Early appearances of the disco ball in popular culture include the films Berlin: Die Sinfonie der Großstadt (1927), Casablanca (1942), and Some Like It Hot (1959). Disco balls were used as iconography of the disco-era in films such as Saturday Night Fever. The disco ball has been utilised in contemporary films such as in a rave scene in Groove (2000), and a disco skull used in Scooby-Doo (2002).

In music, the disco ball has been utilised on tour by artists such as U2, Yes, Paramore, and Madonna. Disco balls have been used on the album covers of Kiss All the Time. Disco, Occasionally and FutureSex/LoveSounds.

The Marvel Comics hero Dazzler has worn clothing inspired by disco balls.

The UK television series Strictly Come Dancing and its US counterpart Dancing with the Stars award competition winners a "Glitter Ball Trophy" (UK) or "Mirror Ball Trophy" (US).

The terms disco ball, mirror ball, and glitterball have been used to name songs, albums, and television episodes.

== Design and operation ==
A mirror ball typically consists of a lightweight spherical core, commonly made of plastic, foam, or metal, which is uniformly covered with hundreds or thousands of small mirrored facets. These mirrored tiles are usually made of glass or reflective acrylic and are arranged in a tight mosaic to maximise light reflection. When a focused light source, such as a pinspot or stage spotlight, is directed at the ball, each mirror facet reflects a beam of light, producing a pattern of moving dots that spread across surrounding surfaces.

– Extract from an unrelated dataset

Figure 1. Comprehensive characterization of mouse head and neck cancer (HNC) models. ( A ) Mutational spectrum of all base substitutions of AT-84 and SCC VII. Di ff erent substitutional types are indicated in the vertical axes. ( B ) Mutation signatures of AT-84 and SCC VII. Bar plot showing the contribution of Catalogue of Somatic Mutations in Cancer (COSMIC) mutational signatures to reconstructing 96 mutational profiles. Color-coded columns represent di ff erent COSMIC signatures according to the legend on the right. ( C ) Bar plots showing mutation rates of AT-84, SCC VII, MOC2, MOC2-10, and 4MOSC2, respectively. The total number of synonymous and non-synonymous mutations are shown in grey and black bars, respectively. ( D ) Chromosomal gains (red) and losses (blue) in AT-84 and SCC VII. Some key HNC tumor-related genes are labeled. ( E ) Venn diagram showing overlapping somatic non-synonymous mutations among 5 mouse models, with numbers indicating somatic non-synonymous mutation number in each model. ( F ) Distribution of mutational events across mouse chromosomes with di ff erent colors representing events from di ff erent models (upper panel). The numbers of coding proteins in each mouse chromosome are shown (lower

Most mirror balls are mounted on a rotating motor that slowly turns the sphere, enhancing the dynamic light effect. Standard rotation speeds range from 0.5 to 3 revolutions per minute, though variable-speed and remote-controlled motors are also available. The resulting visual effect depends on several factors: the intensity and angle of the light source, the distance between the light and the ball, and the size of the mirrored facets.

Mirror "balls" have also been adapted into unique designs and shapes, including sharks and skulls.

==Records==
English rock band Pink Floyd used a glitter ball on their A Momentary Lapse of Reason Tour of 1987 and The Division Bell Tour of 1994. The glitter ball used on the former was somewhat larger than normal but nowhere near as large as the glitter ball used on the 1994 tour. This particular glitter ball is one of the largest in the world: 4.90 metres in diameter, it rises to a height of 21.3 metres before opening to a width of 7.3 metres, revealing a 12 kilowatt Phoebus HMI lamp. Both can be seen on the video of each tour, Delicate Sound of Thunder and Pulse, during the song "Comfortably Numb".

American singer-songwriter Madonna has used glitter balls in several of her tours. During The Girlie Show in 1993, she descended while sitting on one before performing "Express Yourself", and later in 2006, she used a 2-ton glitter ball that was embellished by 2 million dollars' worth of Swarovski crystals, which used a hydraulic system to open like flower petals for her entrance during her Confessions Tour.

Despite claims that the world's largest disco ball can be found on the promenade in Blackpool, United Kingdom, it is smaller than the Guinness World Record holder. The ball was made for the 2014 Bestival event in England and is 10.33 m in diameter.